Nelle democrazie mature il primo potere di controllo sull’attività del governo e dei suoi membri non spetta né alla stampa, né alla magistratura. È invece il Parlamento a verificare, anche partendo da notizie scoperte dai media o dagli investigatori, cosa fanno o non fanno i ministri e cosa eventualmente hanno fatto. Ed è sempre l’assemblea legislativa a decidere, in base ai comportamenti, se alla collettività convenga che Tizio o Caio resti al potere. Per questo laddove la democrazia funziona si ripete spesso che una buona e dura opposizione finisce per migliorare l’operato della maggioranza. Un risultato che è un bene per tutti i cittadini: sia per chi ha votato i governanti, sia per chi ha scelto gli oppositori.
L’Italia però ha ancora parecchia strada da percorrere prima di arrivare alla maturità. O forse non vi arriverà mai, come ha dimostrato il dibattito al Senato di ieri sulla mozione di sfiducia inutilmente presentata da M5S e Pd contro Daniela Santanchè.
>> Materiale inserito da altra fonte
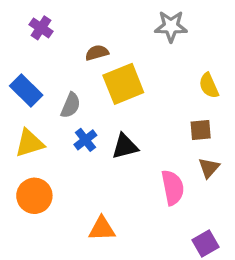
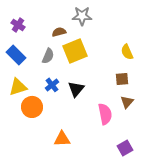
gray star: (171, 26) -> (82, 16), moved
purple cross: (41, 28) -> (18, 25), moved
gray semicircle: (71, 105) -> (48, 56), moved
black triangle: (125, 146) -> (76, 89), turned -36
orange circle: (34, 196) -> (32, 107), moved

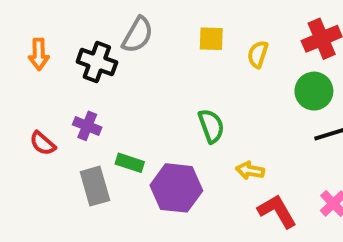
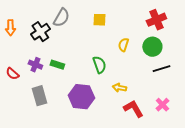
yellow semicircle: (258, 54) -> (123, 45), moved
black cross: (97, 62) -> (40, 32), turned 36
green rectangle: (130, 163) -> (57, 65), moved

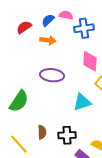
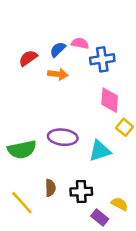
purple ellipse: (52, 75) -> (63, 137), moved
green semicircle: (19, 101) -> (22, 150), turned 45

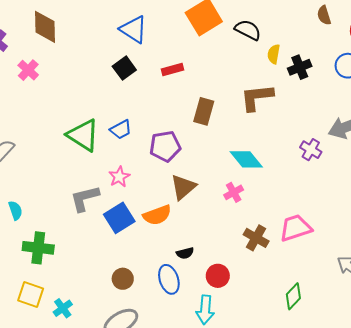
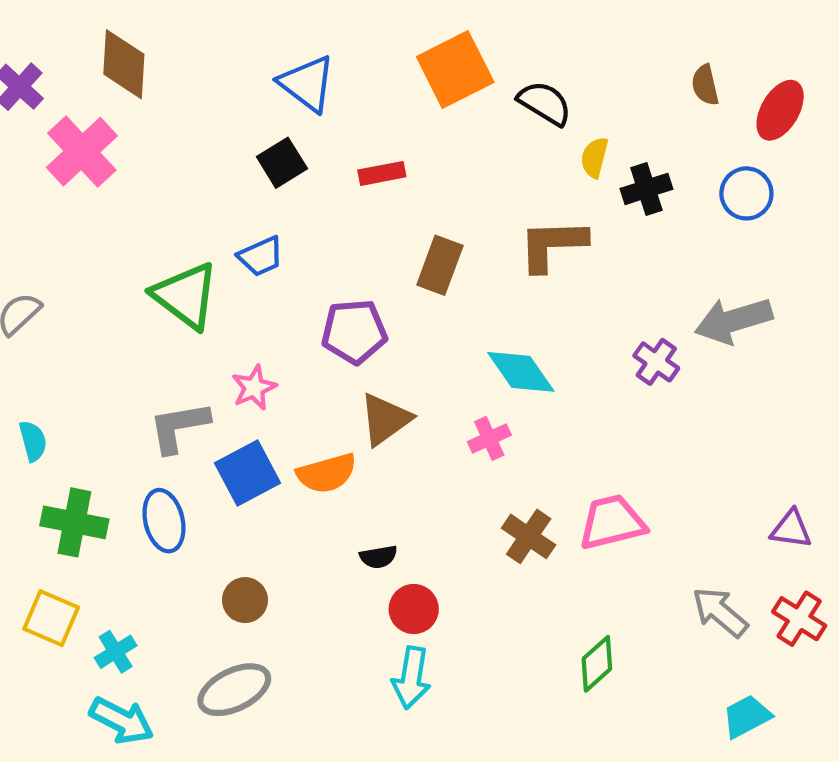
pink cross: (28, 70) -> (82, 152), size x1.6
blue trapezoid: (121, 129) -> (261, 256), moved
red circle: (218, 276) -> (414, 609), moved
blue ellipse: (169, 279) -> (164, 521), moved

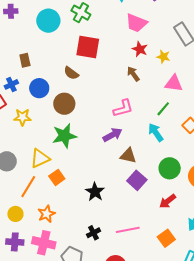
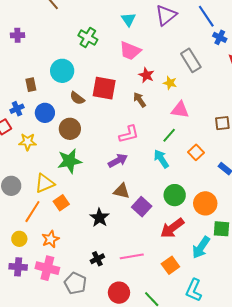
cyan circle: (48, 21) -> (62, 71), moved
pink trapezoid: (136, 23) -> (130, 51), moved
red square: (88, 47) -> (104, 88), moved
brown triangle: (128, 156) -> (122, 191), moved
red arrow: (168, 201) -> (172, 228), size x1.4

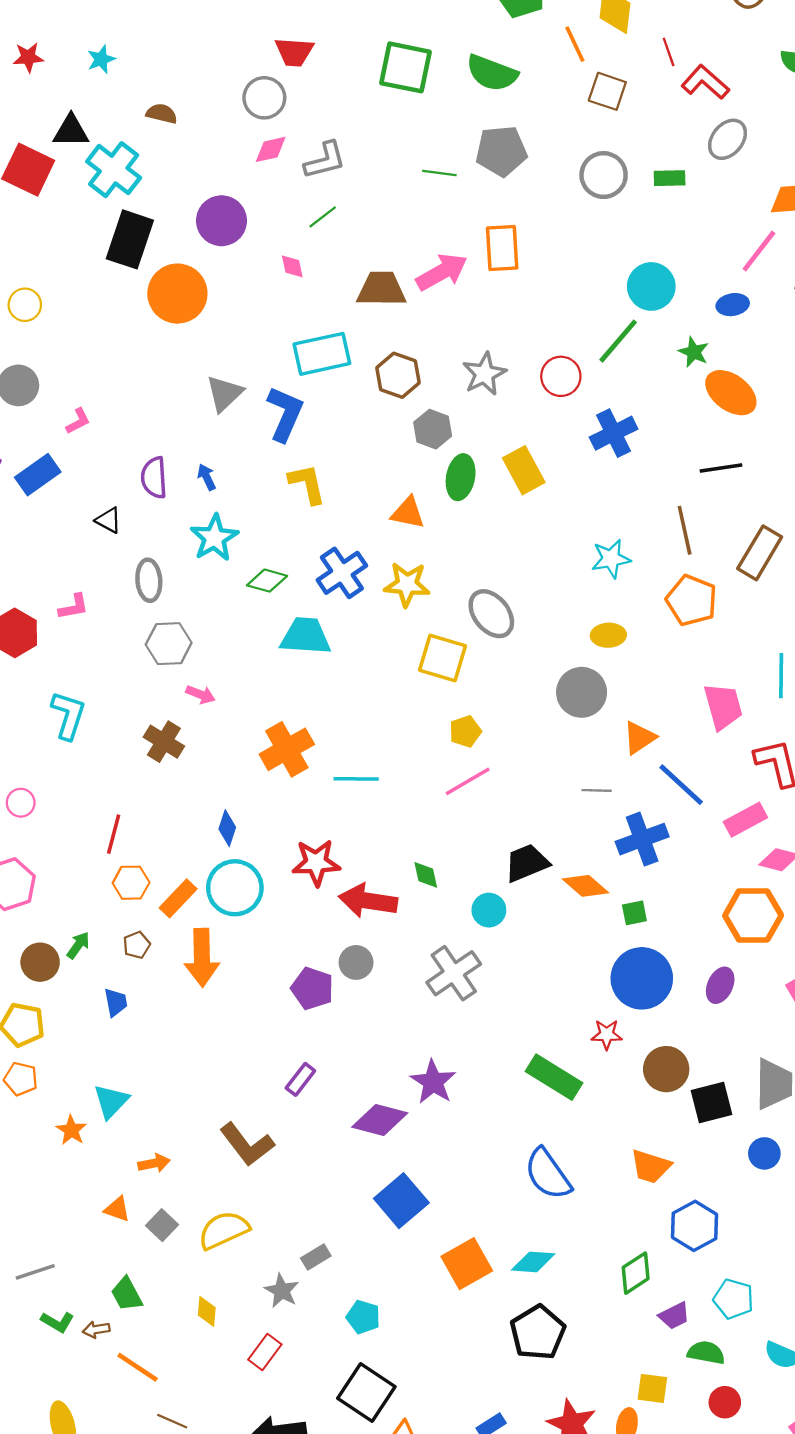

Tra i nostri sedicenti rappresentanti comincia a far breccia l’idea che in Parlamento una mano debba lavare l’altra e che tutte due lavino sempre la coscienza. Intendiamoci, a spingerci a pensarlo non è stato l’esito scontato della votazione. Sono state invece le motivazioni con cui molti esponenti della maggioranza hanno deciso di riconfermare la loro fiducia alla responsabile del Turismo.
Prendete ad esempio Licia Ronzulli. La capogruppo di Forza Italia, sostenitrice di un governo che dieci giorni fa diramava comunicati anonimi per denunciare una sorta di complotto da parte della magistratura, ora spiega che va demandato solo alle toghe il compito di selezionare le classi dirigenti. “Chi siamo noi – dice – per giudicare la colpevolezza o l’innocenza di un membro del governo o del Parlamento? Per noi solamente i giudici hanno il potere di emettere sentenze in nome del popolo italiano. Questo potere non appartiene né a noi né a voi e nemmeno alla stampa di parte, troppo sicura di poter condizionare la vita pubblica”. L’idea che i giudici si debbano occupare di reati e i politici invece di comportamenti (che a volte possono anche essere reati, ma molto più spesso no) non sfiora l’ex pasionaria berlusconiana. Tanto che Ronzulli, confondendo il piano giudiziario con quello etico e politico, si rivolge così ai colleghi di Palazzo Madama: “Ciò che accade oggi alla senatrice Santanchè domani potrebbe capitare a ciascuno di noi”. Perché siete talmente imprudenti da non ricordare la frase di Pietro Nenni: “Gareggiando a fare i puri arriva sempre uno più puro che ti epura”. La soluzione, allora? Il disarmo bilaterale: noi non diciamo più nulla sui vostri coinvolti negli scandali e voi fate altrettanto con i nostri.
A teorizzare apertamente la tregua è il capogruppo della Lega, Massimiliano Romeo, che dopo aver ammesso con onestà come a parti invertite il Carroccio si sarebbe comportato con i ministri di sinistra esattamente come fa ora l’opposizione con Santanchè, propone un surreale mea culpa collettivo: “Siamo stati noi che con la delegittimazione reciproca abbiamo indebolito tutti a prescindere dalla collocazione politica”. La prova? “È il grado di considerazione clamorosamente basso che abbiamo tra i cittadini. Quando andiamo in giro lo vediamo cosa la gente pensa di noi”. Sarà, ma l’idea che il prestigio lo si possa riconquistare nascondendo lo sporco (di tutti) sotto il tappeto a noi suona più da oligarchia che da democrazia. Ma noi siamo fatti ancora alla vecchia maniera e visti i tempi abbiamo certamente torto.